### Instruction
Images aside, the whole listing should be written out word for word.
***** Data shown *****
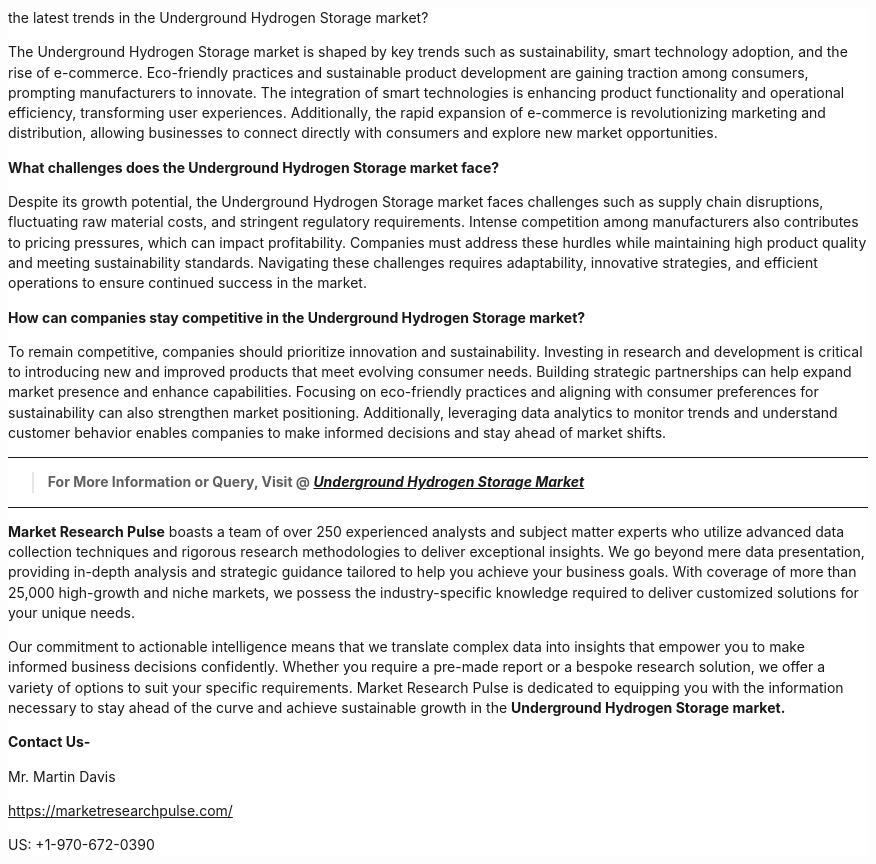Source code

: the latest trends in the Underground Hydrogen Storage market?</strong></p><p>The Underground Hydrogen Storage market is shaped by key trends such as sustainability, smart technology adoption, and the rise of e-commerce. Eco-friendly practices and sustainable product development are gaining traction among consumers, prompting manufacturers to innovate. The integration of smart technologies is enhancing product functionality and operational efficiency, transforming user experiences. Additionally, the rapid expansion of e-commerce is revolutionizing marketing and distribution, allowing businesses to connect directly with consumers and explore new market opportunities.</p><p><strong>What challenges does the Underground Hydrogen Storage market face?</strong></p><p>Despite its growth potential, the Underground Hydrogen Storage market faces challenges such as supply chain disruptions, fluctuating raw material costs, and stringent regulatory requirements. Intense competition among manufacturers also contributes to pricing pressures, which can impact profitability. Companies must address these hurdles while maintaining high product quality and meeting sustainability standards. Navigating these challenges requires adaptability, innovative strategies, and efficient operations to ensure continued success in the market.</p><p><strong>How can companies stay competitive in the Underground Hydrogen Storage market?</strong></p><p>To remain competitive, companies should prioritize innovation and sustainability. Investing in research and development is critical to introducing new and improved products that meet evolving consumer needs. Building strategic partnerships can help expand market presence and enhance capabilities. Focusing on eco-friendly practices and aligning with consumer preferences for sustainability can also strengthen market positioning. Additionally, leveraging data analytics to monitor trends and understand customer behavior enables companies to make informed decisions and stay ahead of market shifts.</p><hr /><blockquote><p><strong>For More Information or Query, Visit @&nbsp;<em><a href="https://marketresearchpulse.com/report/6889/underground-hydrogen-storage-market?utm_source=Linkedin&utm_medium=026">Underground Hydrogen Storage Market</a></em></strong></p></blockquote><hr /><p><strong>Market Research Pulse</strong> boasts a team of over 250 experienced analysts and subject matter experts who utilize advanced data collection techniques and rigorous research methodologies to deliver exceptional insights. We go beyond mere data presentation, providing in-depth analysis and strategic guidance tailored to help you achieve your business goals. With coverage of more than 25,000 high-growth and niche markets, we possess the industry-specific knowledge required to deliver customized solutions for your unique needs.</p><p>Our commitment to actionable intelligence means that we translate complex data into insights that empower you to make informed business decisions confidently. Whether you require a pre-made report or a bespoke research solution, we offer a variety of options to suit your specific requirements. Market Research Pulse is dedicated to equipping you with the information necessary to stay ahead of the curve and achieve sustainable growth in the <strong>Underground Hydrogen Storage market.</strong></p><p><strong>Contact Us-</strong></p><p>Mr. Martin Davis</p><p>https://marketresearchpulse.com/</p><p>US: +1-970-672-0390</p>
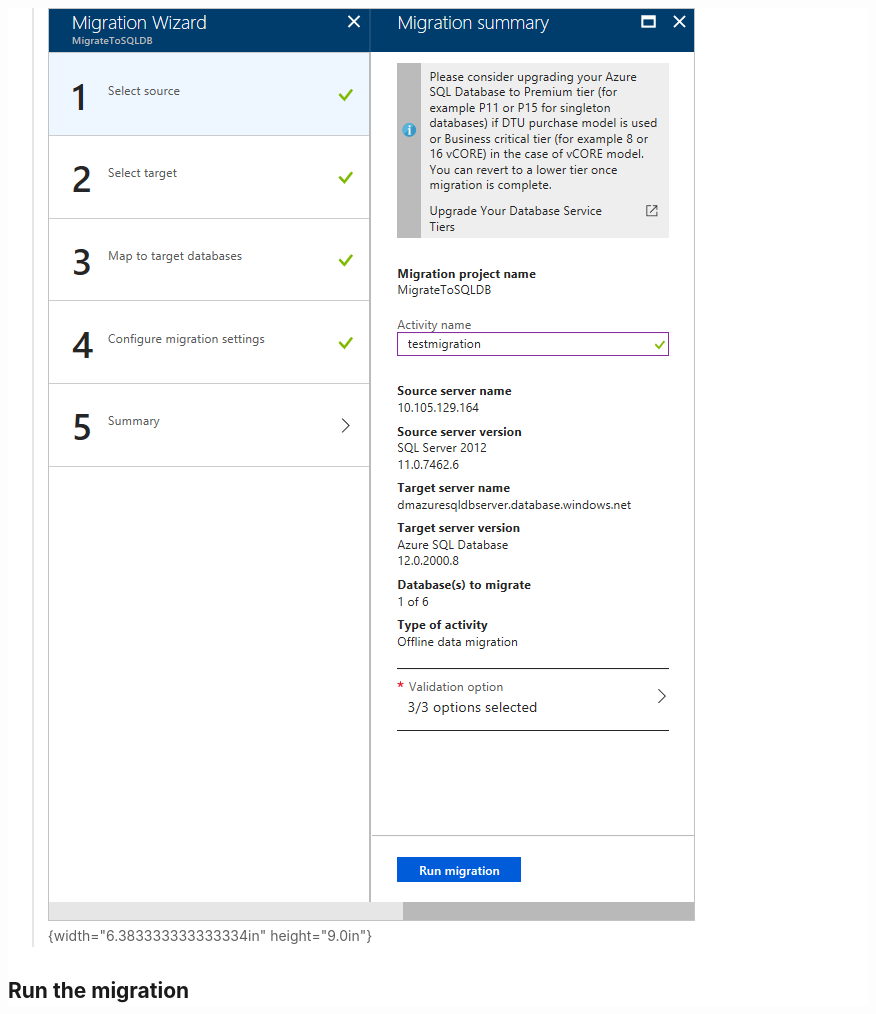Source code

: > ![Migration Summary](.//media/image22.png){width="6.383333333333334in"
> height="9.0in"}

Run the migration
-----------------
*****
### Written solution
Source code

: the latest trends in the Underground Hydrogen Storage market?</strong></p><p>The Underground Hydrogen Storage market is shaped by key trends such as sustainability, smart technology adoption, and the rise of e-commerce. Eco-friendly practices and sustainable product development are gaining traction among consumers, prompting manufacturers to innovate. The integration of smart technologies is enhancing product functionality and operational efficiency, transforming user experiences. Additionally, the rapid expansion of e-commerce is revolutionizing marketing and distribution, allowing businesses to connect directly with consumers and explore new market opportunities.</p><p><strong>What challenges does the Underground Hydrogen Storage market face?</strong></p><p>Despite its growth potential, the Underground Hydrogen Storage market faces challenges such as supply chain disruptions, fluctuating raw material costs, and stringent regulatory requirements. Intense competition among manufacturers also contributes to pricing pressures, which can impact profitability. Companies must address these hurdles while maintaining high product quality and meeting sustainability standards. Navigating these challenges requires adaptability, innovative strategies, and efficient operations to ensure continued success in the market.</p><p><strong>How can companies stay competitive in the Underground Hydrogen Storage market?</strong></p><p>To remain competitive, companies should prioritize innovation and sustainability. Investing in research and development is critical to introducing new and improved products that meet evolving consumer needs. Building strategic partnerships can help expand market presence and enhance capabilities. Focusing on eco-friendly practices and aligning with consumer preferences for sustainability can also strengthen market positioning. Additionally, leveraging data analytics to monitor trends and understand customer behavior enables companies to make informed decisions and stay ahead of market shifts.</p><hr /><blockquote><p><strong>For More Information or Query, Visit @&nbsp;<em><a href="https://marketresearchpulse.com/report/6889/underground-hydrogen-storage-market?utm_source=Linkedin&utm_medium=026">Underground Hydrogen Storage Market</a></em></strong></p></blockquote><hr /><p><strong>Market Research Pulse</strong> boasts a team of over 250 experienced analysts and subject matter experts who utilize advanced data collection techniques and rigorous research methodologies to deliver exceptional insights. We go beyond mere data presentation, providing in-depth analysis and strategic guidance tailored to help you achieve your business goals. With coverage of more than 25,000 high-growth and niche markets, we possess the industry-specific knowledge required to deliver customized solutions for your unique needs.</p><p>Our commitment to actionable intelligence means that we translate complex data into insights that empower you to make informed business decisions confidently. Whether you require a pre-made report or a bespoke research solution, we offer a variety of options to suit your specific requirements. Market Research Pulse is dedicated to equipping you with the information necessary to stay ahead of the curve and achieve sustainable growth in the <strong>Underground Hydrogen Storage market.</strong></p><p><strong>Contact Us-</strong></p><p>Mr. Martin Davis</p><p>https://marketresearchpulse.com/</p><p>US: +1-970-672-0390</p>
Source code

: > ![Migration Summary](.//media/image22.png){width="6.383333333333334in"
> height="9.0in"}

Run the migration
-----------------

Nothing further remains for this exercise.